§ **Task set**:
**a)** In the report on the Israeli citizenship ceremony for new immigrants, where were the immigrants given their blue I.D. cards?
**b)** Reproduce a passage of the citizenship ceremony report word for word, starting with "LINDA GRADSTEIN: Some" and going on through "the Western Wall.".
**c)** Pick up the report on the citizenship ceremony after its final sentence and keep it going.

§ **Source document**:
________________
LINDA GRADSTEIN: Some 200 new immigrants to Israel this week attended a ceremony where they received their Israeli citizenship less than 24 hours after arriving in the country.  For many, it’s an emotional moment that they’ve been anticipating for years.  But instead of being handed  their blue I.D. cards at the most resonant site in all of Judaism, they’re in the courtyard of the Jewish Agency Building in Downtown Jerusalem. Jewish Agency spokesman, Michael Jankelovits, says it’s not what the immigration agency had wanted.

MICHAEL JANKELOVITS: It is a symbol with which Jews from all over the world can identify with, and it’s emotional the day after you land in Israel that you are given your identity card at the Western Wall.

GRADSTEIN: But he says the Jewish Agency, a secular body, will not agree to have men and women separated as the rabbis at the wall had demanded.  Thursday is Bar Mitzvah Day at the Wall.  At the security check point hundreds of Israelis are trying to push their way through. There are separate entrances for men and women.  At the Wall itself, a high barrier separates the sexes. Women climb on white plastic chairs to see over into the men’s side.  More than a dozen Bar Mitzvahs are being held simultaneously.  The women throw candy at the male worshipers. On the large white stone plaza a few hundred feet from the wall, there’s no separation between men and women and tourists and Israeli.  It was here that the Jewish Agency used to hold the ceremony.  Rabbi Shmuel Rabinowitz, the rabbi in charge of the site for the past 14 years, says the reason he has now turned the Agency down has nothing to do with gender separation.
________________
§ **Information provided**:
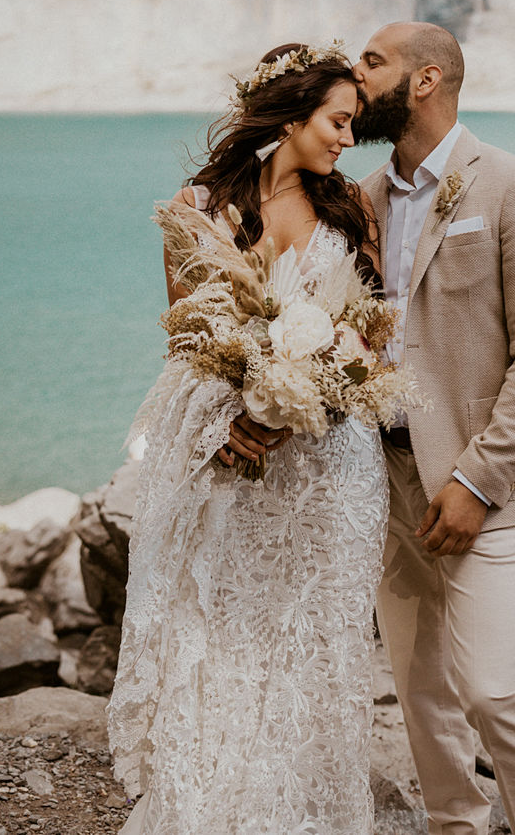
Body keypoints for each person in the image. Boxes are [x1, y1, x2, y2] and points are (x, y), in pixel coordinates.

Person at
________________
§ **Outputs for the tasks**:
**a)** In the courtyard of the Jewish Agency Building in Downtown Jerusalem.

**b)**
LINDA GRADSTEIN: Some 200 new immigrants to Israel this week attended a ceremony where they received their Israeli citizenship less than 24 hours after arriving in the country.  For many, it’s an emotional moment that they’ve been anticipating for years.  But instead of being handed  their blue I.D. cards at the most resonant site in all of Judaism, they’re in the courtyard of the Jewish Agency Building in Downtown Jerusalem. Jewish Agency spokesman, Michael Jankelovits, says it’s not what the immigration agency had wanted.

MICHAEL JANKELOVITS: It is a symbol with which Jews from all over the world can identify with, and it’s emotional the day after you land in Israel that you are given your identity card at the Western Wall.

**c)**
RABBI RABINOWITZ: [Interpreted]  The Western Wall is not a banquet hall.  A Jew comes here to pray, to look at the stones, to think about archaeology.  He doesn’t want to hear microphones and applause.

GRADSTEIN: Rabbi Rabinowitz says the Jewish Agency is welcome to bring the new immigrants to a prayer ceremony at the Wall as long as they obey the Orthodox rules and men and women pray separately.  But his demands have caused tension in a country where resentment of the Orthodox’s power has been growing.  Rabbi Gilad Kariv, the Executive Director of the Israeli movement for Progressive Judaism, says its time for the secular majority to take back the Wall.

RABBI GILAD KARIV: We are speaking about who is shaping the spiritual and national narrative of the State of Israel and the Jewish people, and we are talking about our ability to shape a pluralistic society.

GRADSTEIN: The new immigrants, just one day in Israel, have already become part of this debate. The Jewish Agency says they’re working with the rabbis to find a site for their ceremonies where they can at least see the Western Wall.  For the World, I’m Linda Gradstein in Jerusalem.